SUPPLIED PASSAGE:
══════════════════════════════
The Dutch's cooperation on these, and other matters, would help ensure they were the only Westerners allowed in Japan for the next two centuries.

Following these events, the shogunate imposed a system of maritime restrictions (海禁, kaikin), which forbade contacts with foreigners outside of designated channels and areas, banned Christianity, and prohibited the construction of ocean-going ships on pain of death. The size of ships was restricted by law, and design specifications limiting seaworthiness (such as the provision for a gaping hole in the aft of the hull) were implemented. Sailors who happened to be stranded in foreign countries were prohibited from returning to Japan on pain of death.

A tiny Dutch delegation in Dejima, Nagasaki was the only allowed contact with the West, from which the Japanese were kept partly informed of western scientific and technological advances, establishing a body of knowledge known as Rangaku. Extensive contacts with Korea and China were maintained through the Tsushima Domain, the Ryūkyū Kingdom under Satsuma's dominion, and the trading posts at Nagasaki. The Matsumae Domain on Hokkaidō managed contacts with the native Ainu peoples, and with Imperial Russia.

Many isolated attempts to end Japan's seclusion were made by expanding Western powers during the 19th century. American, Russian and French ships all attempted to engage in relationship with Japan, but were rejected.

These largely unsuccessful attempts continued until, on July 8, 1853, Commodore Matthew Perry of the U.S. Navy with four warships: Mississippi, Plymouth,
Saratoga, and Susquehanna steamed into the Bay of Edo (Tokyo) and displayed the threatening power of his ships' Paixhans guns. He demanded that Japan open to trade with the West. These ships became known as the kurofune, or Black Ships.
══════════════════════════════
INFORMATION:
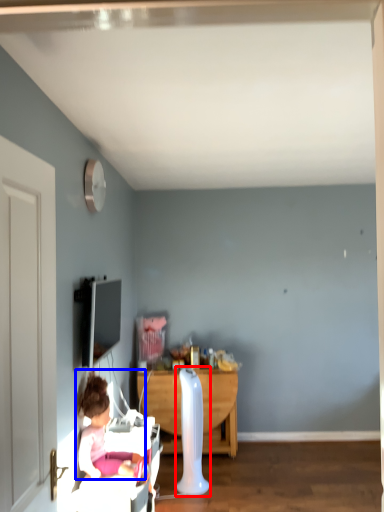
Question: Among these objects, which one is nearest to the camera, radiator (highlighted by a red box) or person (highlighted by a blue box)?

Choices:
 (A) radiator
 (B) person

Answer: (B)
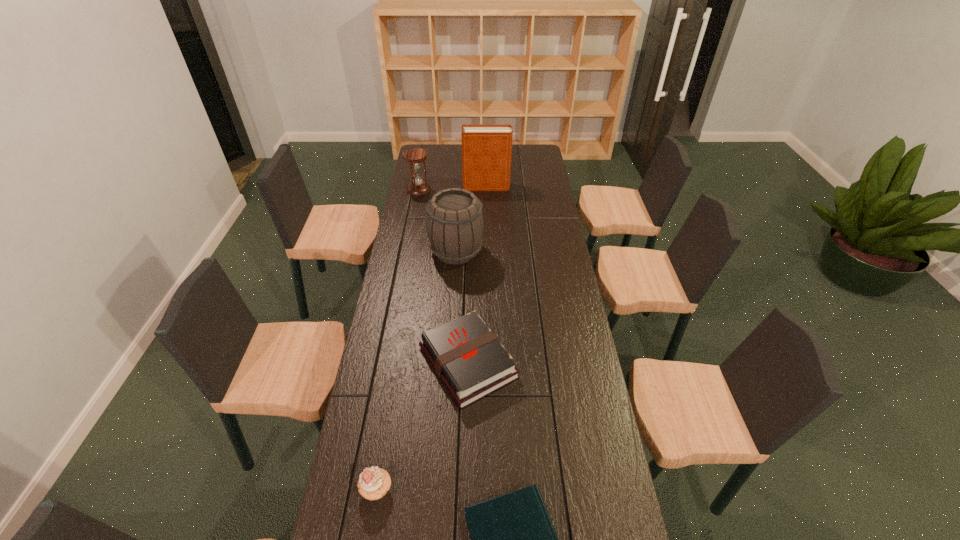
The image size is (960, 540). In order to click on free region located on the open cover of the tallest book in this screenshot , I will do `click(441, 187)`.

Identify the location of vacant area situated 0.340m on the right of the fifth shortest object. The height and width of the screenshot is (540, 960). (561, 251).

Identify the location of vacant space located 0.330m on the front of the hourglass. click(x=410, y=235).

I want to click on free space located 0.070m on the front of the cupcake, so click(369, 535).

Locate an element on the screen. The height and width of the screenshot is (540, 960). free space located on the right of the second nearest book is located at coordinates (536, 362).

Where is `wine bucket that is at the left edge`? Image resolution: width=960 pixels, height=540 pixels. wine bucket that is at the left edge is located at coordinates point(455,223).

At what (x,y) coordinates should I click in order to perform the action: click on hourglass at the left edge. Please return your answer as a coordinate pair (x, y). This screenshot has width=960, height=540. Looking at the image, I should click on (414, 156).

The width and height of the screenshot is (960, 540). In order to click on cupcake that is at the left edge in this screenshot , I will do `click(374, 482)`.

In the image, there is a desktop. Find the location of `free space at the far edge`. free space at the far edge is located at coordinates (460, 154).

Locate an element on the screen. vacant space at the left edge is located at coordinates (357, 469).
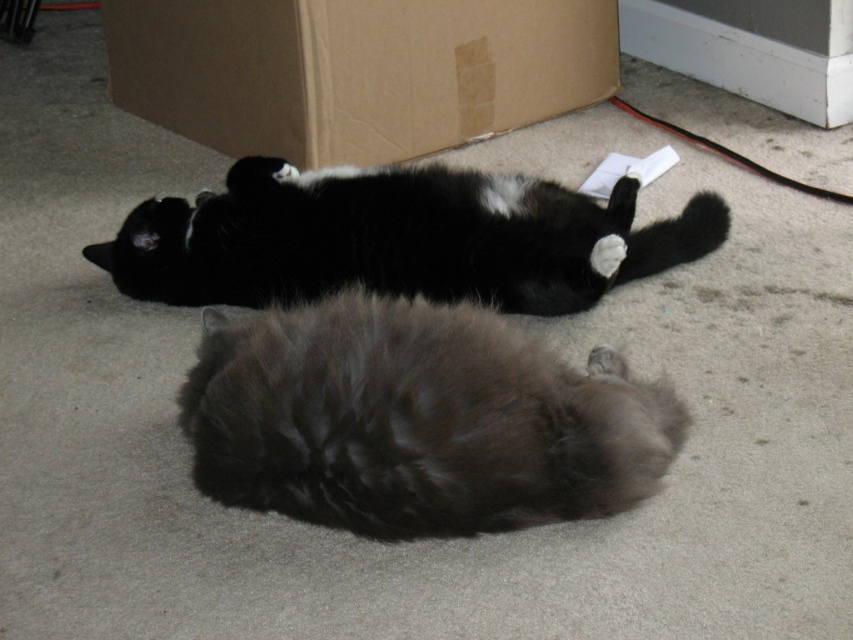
══════════════════════════════
WHAT TO DO:
[1] Using the passage on Japan's seclusion, answer these questions:
(a) What body of knowledge grew from the Dutch delegation at Dejima?
(b) Which domain handled contacts with the Ainu peoples and Imperial Russia?
(c) On what date did Commodore Matthew Perry steam into the Bay of Edo?
[2] Rewrite part of the passage on Japan's seclusion, beginning at the words "A tiny Dutch" and stopping after "but were rejected.". In that part, swap "Dejima" for "Deshima".
[3] Carry on the passage on Japan's seclusion from where it ends.

PER-TASK OUTPUTS:
[1]
(a) Rangaku
(b) The Matsumae Domain on Hokkaidō
(c) July 8, 1853

[2]
A tiny Dutch delegation in Deshima, Nagasaki was the only allowed contact with the West, from which the Japanese were kept partly informed of western scientific and technological advances, establishing a body of knowledge known as Rangaku. Extensive contacts with Korea and China were maintained through the Tsushima Domain, the Ryūkyū Kingdom under Satsuma's dominion, and the trading posts at Nagasaki. The Matsumae Domain on Hokkaidō managed contacts with the native Ainu peoples, and with Imperial Russia.

Many isolated attempts to end Japan's seclusion were made by expanding Western powers during the 19th century. American, Russian and French ships all attempted to engage in relationship with Japan, but were rejected.

[3]
Barely one month after Perry, the Russian Admiral Yevfimy Putyatin arrived in Nagasaki on August 12, 1853. He made a demonstration of a steam engine on his ship the Pallada, which led to Japan's first manufacture of a steam engine, created by Tanaka Hisashige.

The following year, Perry returned with seven ships and forced the shōgun to sign the "Treaty of Peace and Amity", establishing formal diplomatic relations between Japan and the United States, known as the Convention of Kanagawa (March 31, 1854). Within five years Japan had signed similar treaties with other western countries. The Harris Treaty was signed with the United States on July 29, 1858. These treaties were widely regarded by Japanese intellectuals as unequal, having been forced on Japan through gunboat diplomacy, and as a sign of the West's desire to incorporate Japan into the imperialism that had been taking hold of the continent. Among other measures, they gave the Western nations unequivocal control of tariffs on imports and the right of extraterritoriality to all their visiting nationals. They would remain a sticking point in Japan's relations with the West up to the start of the 20th century.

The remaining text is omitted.